I'm a bit late but...
#include <cstdint>
#include <cstdio>
#include <tuple>
template<uint64_t data, int8_t test_bit= sizeof(data)-1>
struct getMinimalByteSize{
    using type= typename std::conditional< (bool)(data & (uint64_t)0xFFL << (test_bit*8)),
        typename std::tuple_element_t<test_bit, std::tuple<uint8_t, uint16_t, uint32_t, uint32_t, uint64_t, uint64_t, uint64_t, uint64_t>>,
        typename getMinimalByteSize<data, test_bit - 1>::type>::type;};
template<uint64_t data>
struct getMinimalByteSize<data, -1>{using type = uint64_t;};
int main()
{
  static_assert(sizeof(getMinimalByteSize<0x0>::type)==8);
  static_assert(sizeof(getMinimalByteSize<0xFF>::type)==1);
  static_assert(sizeof(getMinimalByteSize<0xFFF>::type)==2);
  static_assert(sizeof(getMinimalByteSize<0xFFFFF>::type)==4);
  static_assert(sizeof(getMinimalByteSize<0xFFFFFFFFF>::type)==8);
}
The difference with all the other methods is on the testing. Instead of testing if the value is bigger than the biggest number possible given N bits, it goes byte for byte, testing if it is the last (most significant) non zero byte. If it is, then this is the minimal number of bits needed. Lastly we use a hand made list to fix the fact that there are not 24, 48, 56 bit integers defined in C++.
This is how this template metaprogram would look as a simple C function:
#include <stddef.h>
int tuple_element_t[]={8,16,32,32,64,64,64,64,64};
int getMinimalByteSize(uint64_t data, int8_t first_hi_byte = sizeof(data)-1){
    if (!data) return 0;
    /* Does the N bit of test is set? If so, we are done*/
    if (data &  (uint64_t)0xFFL << (first_hi_byte*8))
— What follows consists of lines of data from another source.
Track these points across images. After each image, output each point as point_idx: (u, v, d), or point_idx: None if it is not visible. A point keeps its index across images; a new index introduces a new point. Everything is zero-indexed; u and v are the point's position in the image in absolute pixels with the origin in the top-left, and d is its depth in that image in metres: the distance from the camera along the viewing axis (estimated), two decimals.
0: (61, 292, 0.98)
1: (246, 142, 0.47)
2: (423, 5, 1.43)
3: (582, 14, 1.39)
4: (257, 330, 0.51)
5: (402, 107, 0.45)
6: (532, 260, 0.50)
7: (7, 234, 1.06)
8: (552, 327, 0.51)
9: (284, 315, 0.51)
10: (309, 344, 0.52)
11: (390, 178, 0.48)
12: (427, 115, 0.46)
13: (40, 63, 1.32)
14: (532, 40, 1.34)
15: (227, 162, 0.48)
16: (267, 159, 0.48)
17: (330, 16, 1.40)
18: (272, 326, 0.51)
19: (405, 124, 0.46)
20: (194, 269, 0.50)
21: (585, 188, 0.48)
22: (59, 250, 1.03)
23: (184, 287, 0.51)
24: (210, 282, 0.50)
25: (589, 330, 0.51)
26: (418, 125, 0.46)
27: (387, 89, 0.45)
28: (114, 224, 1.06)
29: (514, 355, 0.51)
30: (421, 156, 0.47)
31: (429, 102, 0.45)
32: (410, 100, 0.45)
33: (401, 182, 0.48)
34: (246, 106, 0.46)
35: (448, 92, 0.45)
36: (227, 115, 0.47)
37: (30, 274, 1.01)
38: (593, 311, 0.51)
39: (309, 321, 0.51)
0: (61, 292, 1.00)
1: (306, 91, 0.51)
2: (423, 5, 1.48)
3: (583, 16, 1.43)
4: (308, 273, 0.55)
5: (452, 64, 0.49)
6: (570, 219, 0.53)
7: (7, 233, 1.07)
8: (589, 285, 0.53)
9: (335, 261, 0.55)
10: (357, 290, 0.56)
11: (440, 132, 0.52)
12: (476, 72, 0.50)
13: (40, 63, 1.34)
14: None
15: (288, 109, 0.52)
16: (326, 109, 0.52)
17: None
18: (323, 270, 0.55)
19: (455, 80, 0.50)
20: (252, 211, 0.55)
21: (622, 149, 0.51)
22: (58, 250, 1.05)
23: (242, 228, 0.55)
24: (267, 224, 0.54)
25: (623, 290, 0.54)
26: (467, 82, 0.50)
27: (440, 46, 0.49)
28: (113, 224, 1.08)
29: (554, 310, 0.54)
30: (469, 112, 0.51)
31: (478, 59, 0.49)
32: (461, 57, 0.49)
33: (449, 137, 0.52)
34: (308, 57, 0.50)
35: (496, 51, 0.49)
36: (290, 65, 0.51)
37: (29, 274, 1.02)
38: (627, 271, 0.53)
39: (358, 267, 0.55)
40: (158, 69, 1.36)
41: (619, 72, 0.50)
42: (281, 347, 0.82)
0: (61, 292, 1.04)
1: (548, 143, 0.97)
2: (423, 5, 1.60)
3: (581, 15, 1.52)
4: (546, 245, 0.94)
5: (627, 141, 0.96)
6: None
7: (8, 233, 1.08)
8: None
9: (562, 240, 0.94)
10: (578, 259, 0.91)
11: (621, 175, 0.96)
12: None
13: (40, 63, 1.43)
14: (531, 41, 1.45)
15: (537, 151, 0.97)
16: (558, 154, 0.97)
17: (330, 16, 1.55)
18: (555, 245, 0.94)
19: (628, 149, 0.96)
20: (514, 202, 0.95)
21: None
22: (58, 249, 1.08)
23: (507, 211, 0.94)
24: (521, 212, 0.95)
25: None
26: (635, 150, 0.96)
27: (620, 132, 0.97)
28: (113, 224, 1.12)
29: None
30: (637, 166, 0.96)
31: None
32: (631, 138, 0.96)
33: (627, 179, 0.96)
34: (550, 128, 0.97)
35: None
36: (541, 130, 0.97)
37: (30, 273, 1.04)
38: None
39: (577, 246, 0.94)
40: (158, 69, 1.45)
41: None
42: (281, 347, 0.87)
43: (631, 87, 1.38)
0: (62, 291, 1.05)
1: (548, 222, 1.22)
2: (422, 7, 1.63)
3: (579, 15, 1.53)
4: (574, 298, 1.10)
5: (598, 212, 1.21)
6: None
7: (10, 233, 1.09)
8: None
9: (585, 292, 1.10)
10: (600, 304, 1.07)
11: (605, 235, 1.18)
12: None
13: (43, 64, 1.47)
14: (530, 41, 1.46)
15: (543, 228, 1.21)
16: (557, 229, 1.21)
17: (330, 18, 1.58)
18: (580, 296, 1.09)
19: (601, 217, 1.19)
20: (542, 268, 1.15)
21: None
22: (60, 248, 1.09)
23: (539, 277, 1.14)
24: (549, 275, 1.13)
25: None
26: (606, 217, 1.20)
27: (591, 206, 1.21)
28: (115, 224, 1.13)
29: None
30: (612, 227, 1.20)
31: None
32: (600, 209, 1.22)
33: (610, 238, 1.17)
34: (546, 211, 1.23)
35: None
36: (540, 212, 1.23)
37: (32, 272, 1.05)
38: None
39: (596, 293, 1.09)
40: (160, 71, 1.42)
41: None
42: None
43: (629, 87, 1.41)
        return tuple_element_t[first_hi_byte];
    else/*Else, we tray with the next bit*/
        return getMinimalByteSize(data, first_hi_byte-1);}
Don't worry if you don't see it the first time, give yourself time . I've being working on AVRs for more than 10 years, in a platform where every byte counts. If you understand it in less than those 10 years, you already beat my.